Bell’s writing shares her experiences with the Phonic Ear, where she hears a lot and wishes she missed out on a good part of what she catches. She is forced to try to balance her hearing issues with her desire to make a new friend that she can share things with. She is forced to find her strengths and her place in the world. She does manage this, once she manages to work with her hearing aid and use it to her advantage.

Readers found the work to be a great read, as Bell stayed likable while addressing a tough situation and definitely became an accurate spokesperson for those who struggle with being deaf in a hearing world. The fact that being deaf is the secondary factor in this book, however, is what sells it. It shows you how everyone can relate on the same subjects at a certain age (boys, friends, school issues) and reminds you that people are people regardless of their hearing abilities or lack thereof.

The work definitely has the elements it needs to engage the reader, resulting in empathy and yet still providing some entertainment even with the serious and semi-serious topics it addresses. The artwork is a great delivery method for the work, as it shows speech bubbles for someone who has hearing issues.

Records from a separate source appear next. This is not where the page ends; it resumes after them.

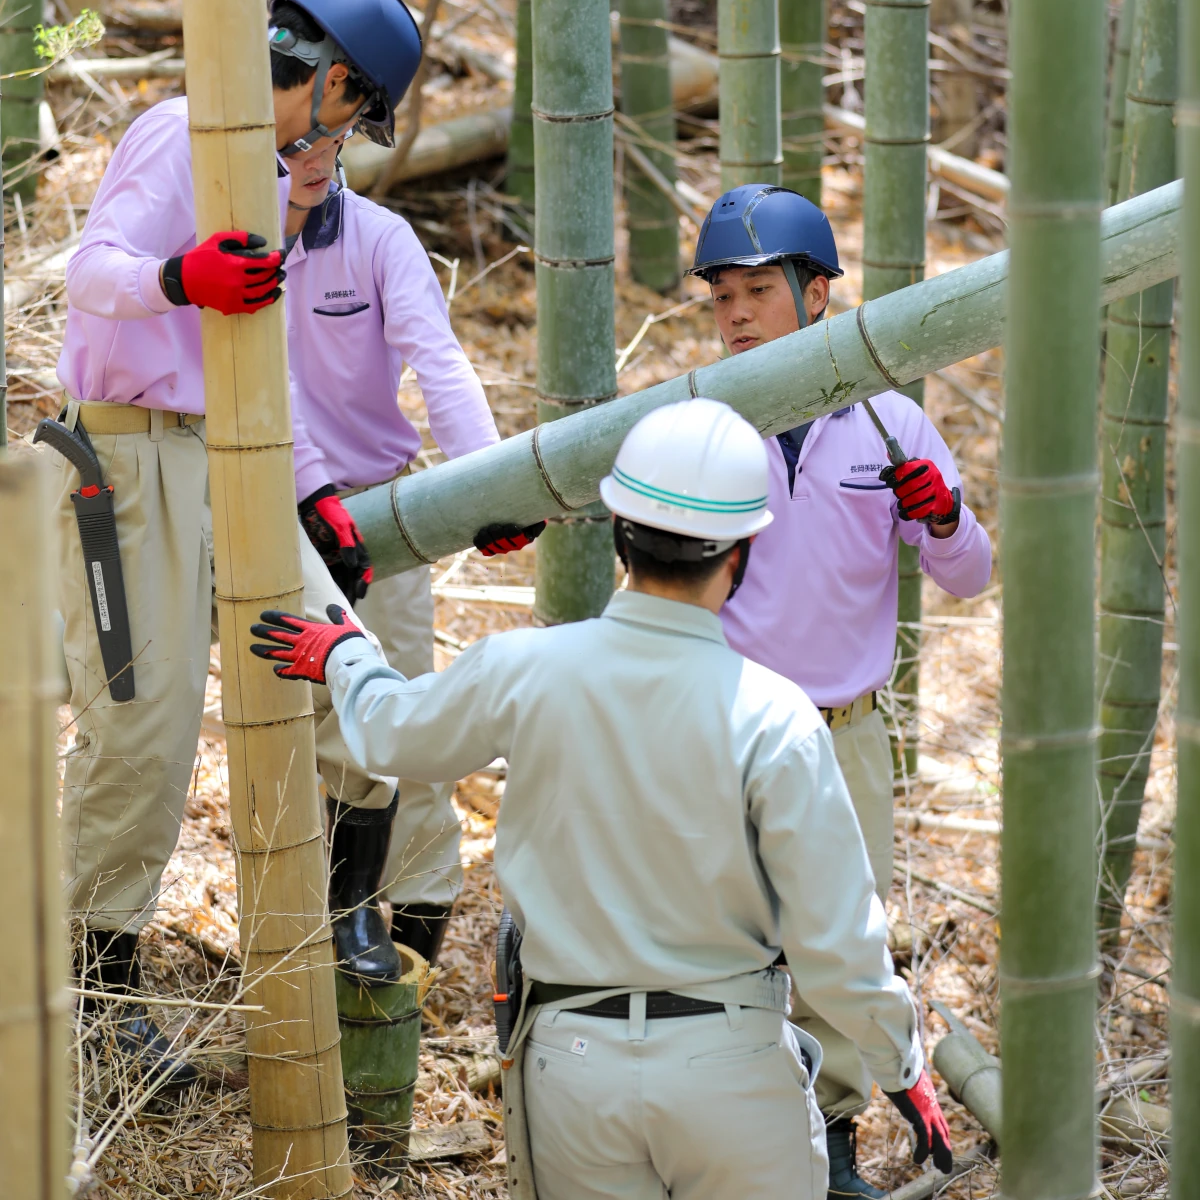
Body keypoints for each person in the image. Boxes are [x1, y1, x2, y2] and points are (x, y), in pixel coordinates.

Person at [250, 398, 955, 1200]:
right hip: (732, 1071)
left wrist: (346, 656)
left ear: (619, 533)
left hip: (571, 1069)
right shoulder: (776, 716)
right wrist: (900, 1065)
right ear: (743, 553)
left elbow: (391, 735)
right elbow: (836, 944)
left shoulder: (524, 667)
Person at [48, 0, 422, 1086]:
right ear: (337, 81)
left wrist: (310, 491)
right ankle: (92, 995)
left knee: (352, 675)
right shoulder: (181, 134)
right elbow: (92, 274)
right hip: (127, 456)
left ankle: (349, 919)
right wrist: (179, 275)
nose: (347, 135)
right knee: (145, 730)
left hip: (232, 459)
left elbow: (259, 366)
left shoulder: (269, 178)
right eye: (358, 109)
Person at [687, 183, 992, 1198]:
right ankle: (722, 1141)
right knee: (724, 933)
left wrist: (942, 517)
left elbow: (969, 575)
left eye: (757, 290)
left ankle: (834, 1146)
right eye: (720, 294)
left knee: (836, 941)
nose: (734, 313)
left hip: (843, 731)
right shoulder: (696, 418)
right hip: (722, 728)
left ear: (816, 294)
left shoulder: (889, 419)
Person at [273, 0, 541, 978]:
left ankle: (411, 932)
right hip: (267, 515)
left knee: (400, 731)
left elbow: (441, 362)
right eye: (288, 141)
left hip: (379, 525)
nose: (302, 159)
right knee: (284, 732)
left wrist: (485, 486)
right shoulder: (229, 224)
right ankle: (294, 935)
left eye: (323, 141)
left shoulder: (380, 243)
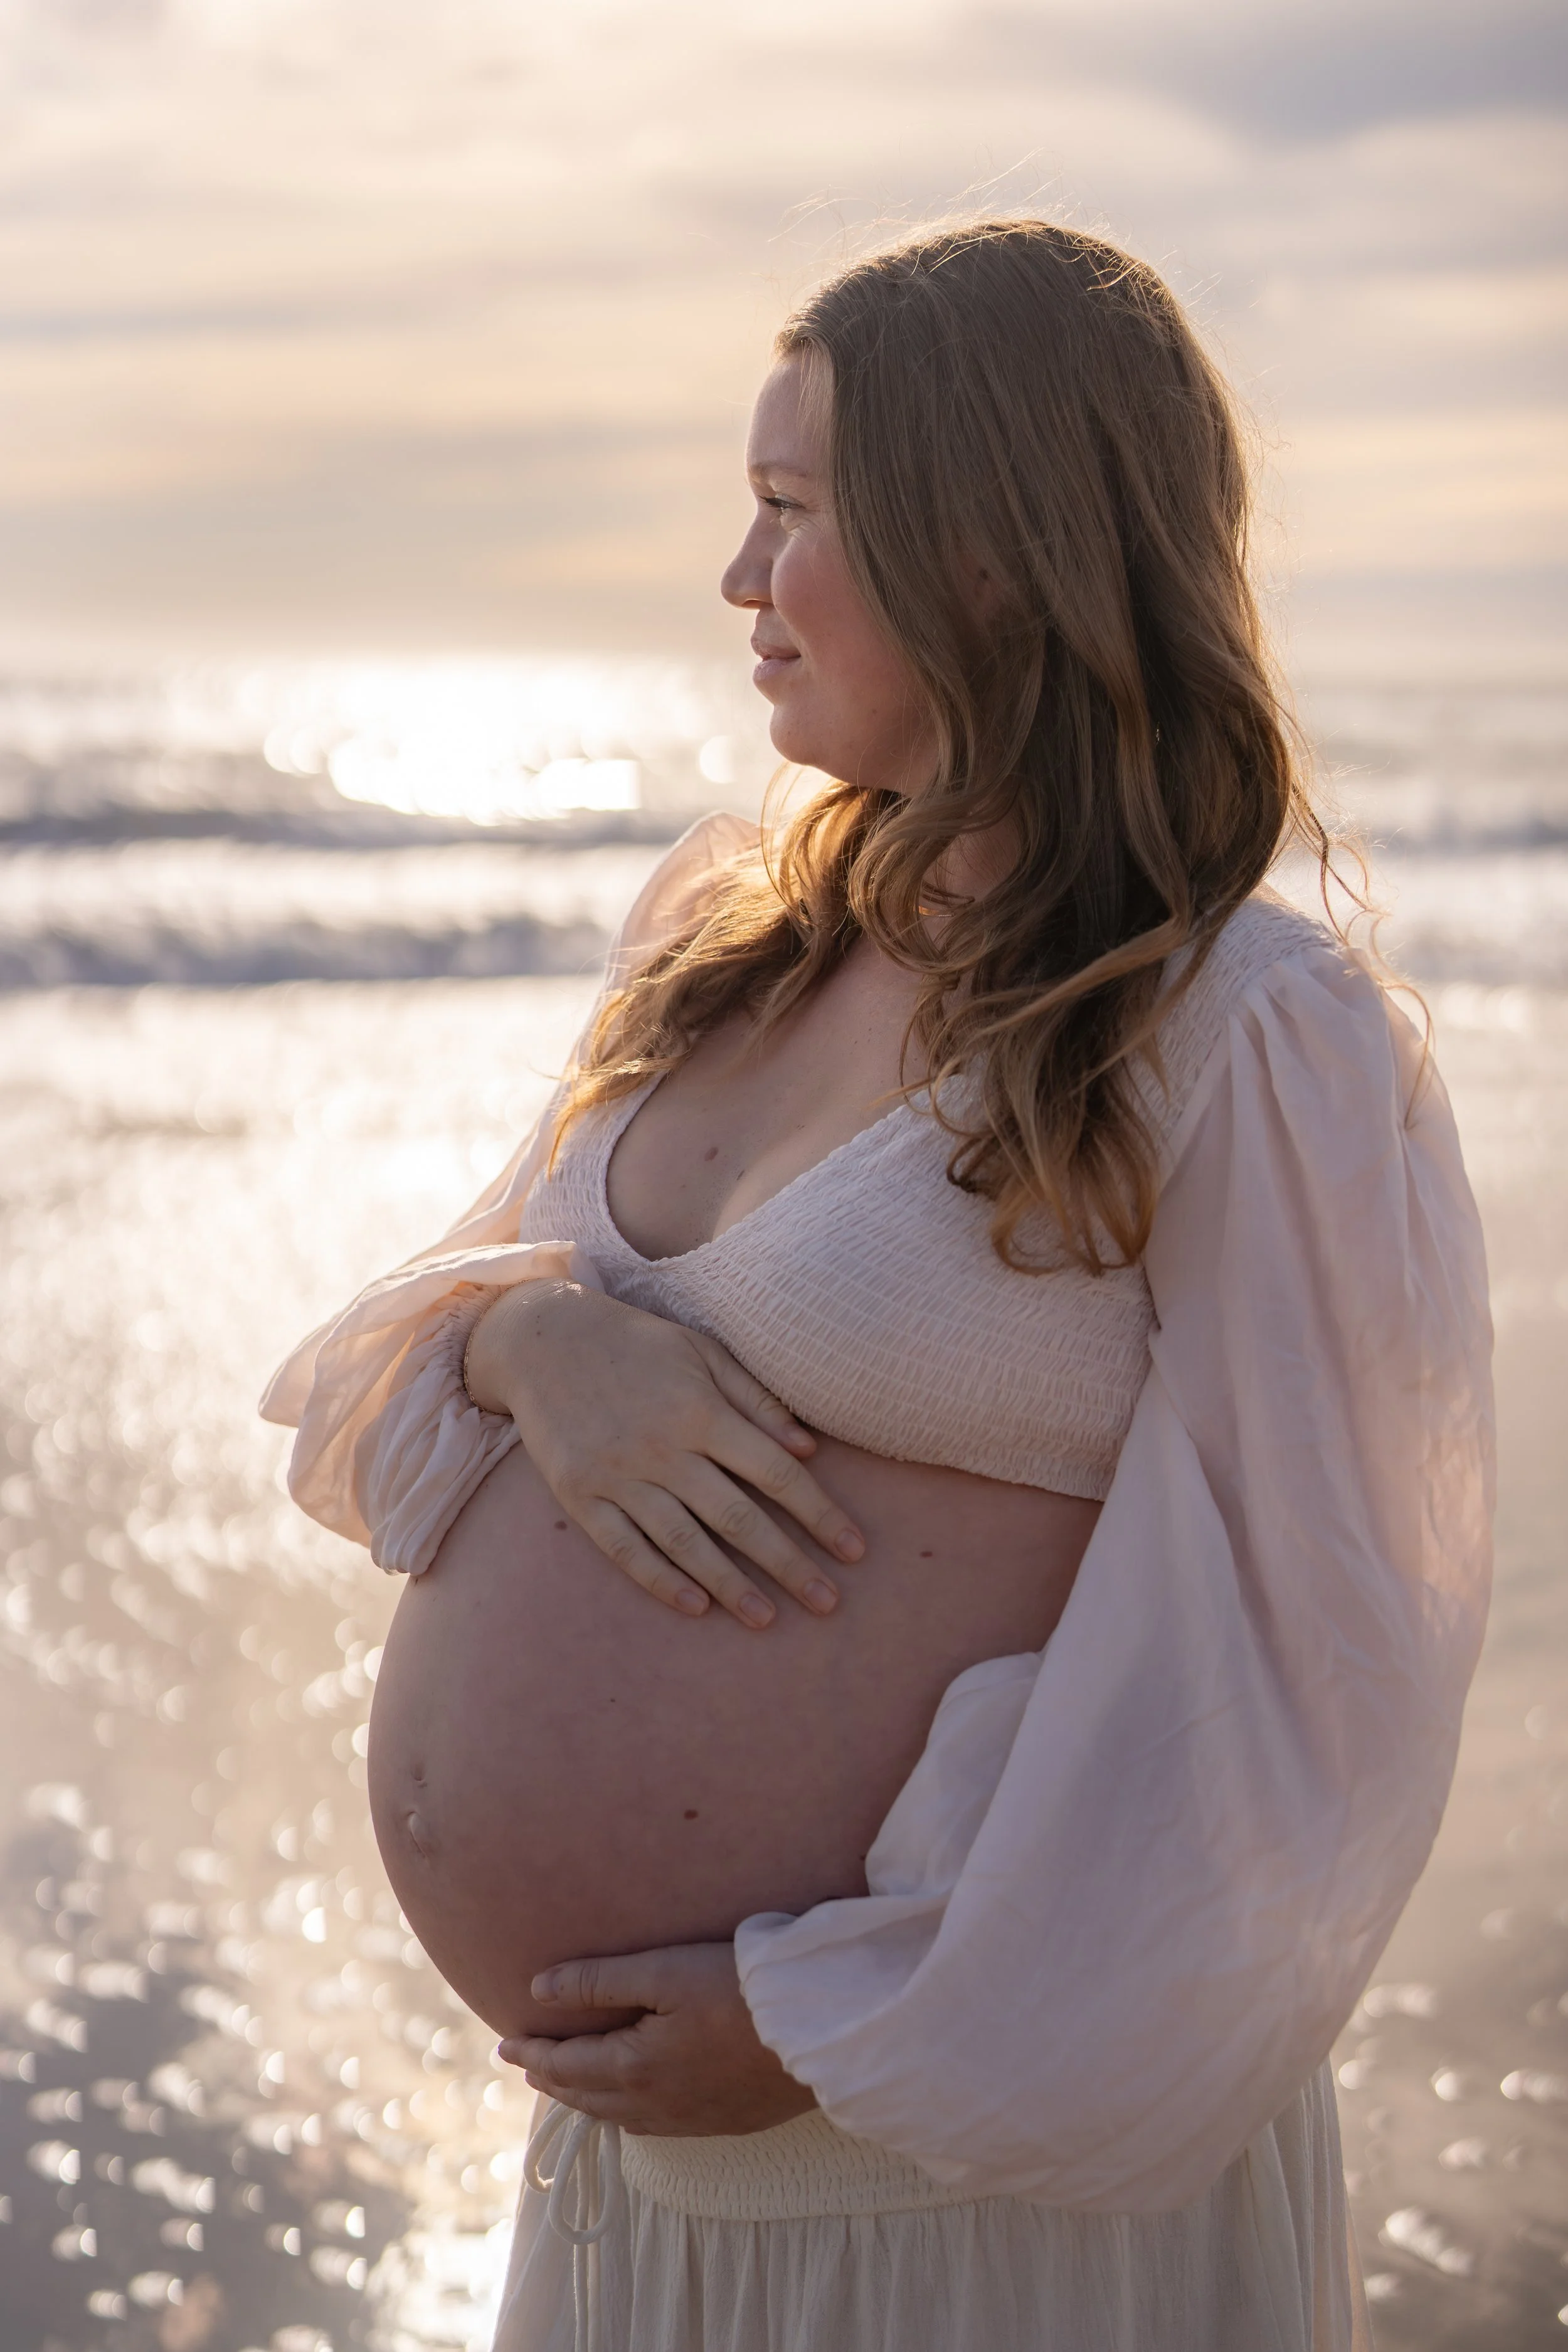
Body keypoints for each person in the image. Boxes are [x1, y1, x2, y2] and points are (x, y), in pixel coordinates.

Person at [262, 220, 1494, 2352]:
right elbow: (389, 1386)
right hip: (634, 2166)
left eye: (787, 513)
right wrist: (543, 1339)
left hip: (961, 2175)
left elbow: (1314, 1689)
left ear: (993, 546)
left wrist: (836, 2026)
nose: (738, 586)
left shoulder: (1240, 1028)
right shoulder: (722, 930)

The book is easy to read for various ages and can be considered a great way to show younger readers both the fact that everyone faces certain problems while some have more to deal with on top of those universal issues and also the idea that issues can be overcome with perseverance and understanding. The book has been introduced to younger readers, who appreciated the way it was written and were successful in understanding the intent behind the writing. Bell does a great job of presenting the work in such a way that both young readers and adults can find enjoyment in the reading.